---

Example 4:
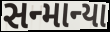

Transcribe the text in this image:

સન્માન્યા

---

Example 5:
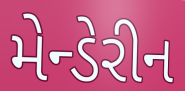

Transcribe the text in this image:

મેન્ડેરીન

────────────────────────────────────────

■ **What the task asks**: Repeat each line of the material exactly, please, and skip every picture.

■ **Exercise output**:
---

Example 4:

Transcribe the text in this image:

સન્માન્યા

---

Example 5:

Transcribe the text in this image:

મેન્ડેરીન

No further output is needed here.